Den erwachsenen Eindruck aus Sicht des Fahrers können die hinten Mitreisenden dagegen nicht ganz bestätigen. Die Sitzposition ist zwar recht entspannt, aber über dem Kopf und vor allem für die Beine wird es im Fond ziemlich eng – da hat zum Beispiel ein Mazda 3 mehr zu bieten. Immerhin spielt der leicht per asymmetrisch klappbarer Sitzlehnen erweiterbare Kofferraum mit einem Volumen von 350 bis 1260 Litern auf Kompaktklasse-Niveau.

 

Mazda CX-3: Der neue 1,5-Liter-Diesel ist top

Die Wahl des passenden Antriebs erfordert aufgrund des großen Angebots ein wenig Überlegung: Den meisten wird der 2,0-Liter-Basisbenziner mit 120 PS und Frontantrieb genügen, den es bereits ab 17.990 Euro gibt. Den hoch verdichtenden Zweiliter-Sauger kennen wir als genügsamen, kultivierten Vertreter mit harmonischer Kraftentfaltung.
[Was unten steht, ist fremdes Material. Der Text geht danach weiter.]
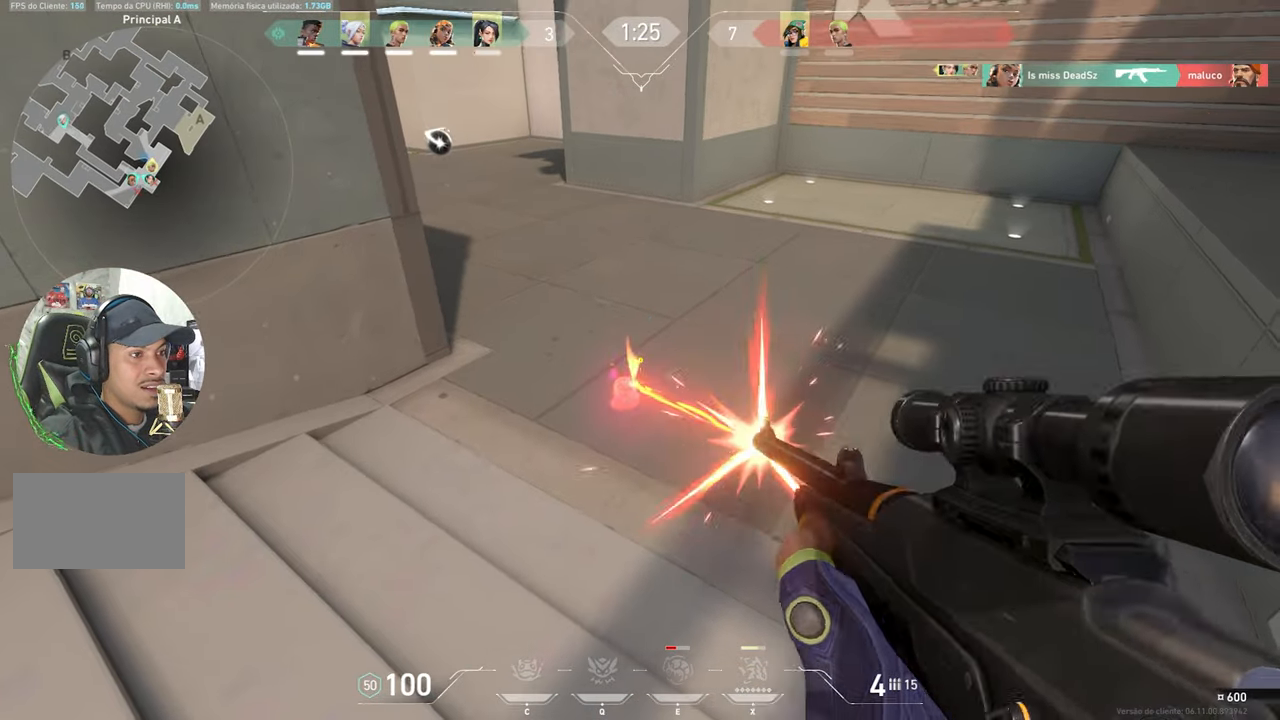
{"keys": ["a", "w"], "mouse": [], "mouse_move": "left", "events": [[50, "mouse_left", "up"], [50, "s", "down"], [200, "a", "down"], [283, "s", "up"], [433, "w", "down"]]}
Nur von der Kombination mit der zuweilen etwas eigenwillig agierenden Sechsstufen-Automatik würden wir nach einer ersten Probefahrt eher abraten. Alternativ gibt es den Zweiliter auch mit 150 PS und wahlweise mit dem in seiner Funktionsweise aus dem CX-5 bekannten, automatisch zuschaltenden Allradantrieb (ab 24.690 Euro). Favorit ist aber nach erster Praxiserfahrung der neue 1,5-Liter-Turbodiesel mit 105 PS in Kombination mit der exakten Sechsgang-Handschaltung und Frontantrieb (ab 21.990  Euro).

Schon ab etwa 1300 Umdrehungen erntet man unter Volllast hinreichenden Vortrieb, der sich ab 2000 Touren nochmal deutlich steigert und bis fast 5000 Touren erhalten bleibt. Dabei ist der Vierzylinder akustisch oft nicht als Diesel zu erkennen und arbeitet sehr kultiviert. Seine beachtliche Zugkraft (270 Nm Motor-Drehmoment) bringt der CX-3 SKYACTIV-D ohne große Verluste über die Vorderräder auf den trockenen Asphalt.

Für häufigere Offroad-Einlagen steht der Diesel auch als Allradmodell zur Verfügung. Trotz seiner recht straffen Abstimmung ist der CX-3 kein echter Sportler. Dazu fehlt es der Lenkung ein wenig an Präzision und Direktheit. Fürs Langstreckengleiten und den täglichen Kampf im Großstadtdschungel ist der handliche Mazda CX-3 trotz seines etwas schlecht überschaubaren Hecks aber gut gerüstet.

Unser Fazit

Die Vorschusslorbeeren aufgrund seines tollen Outfits hat sich der Mazda CX-3 redlich verdient. Und der 1,5-Liter-Diesel hinterlässt einen munter-kultivierten Eindruck. Bedienung und Verarbeitung wirken erwachsen, das Raumangebot hinten ist aber knapp.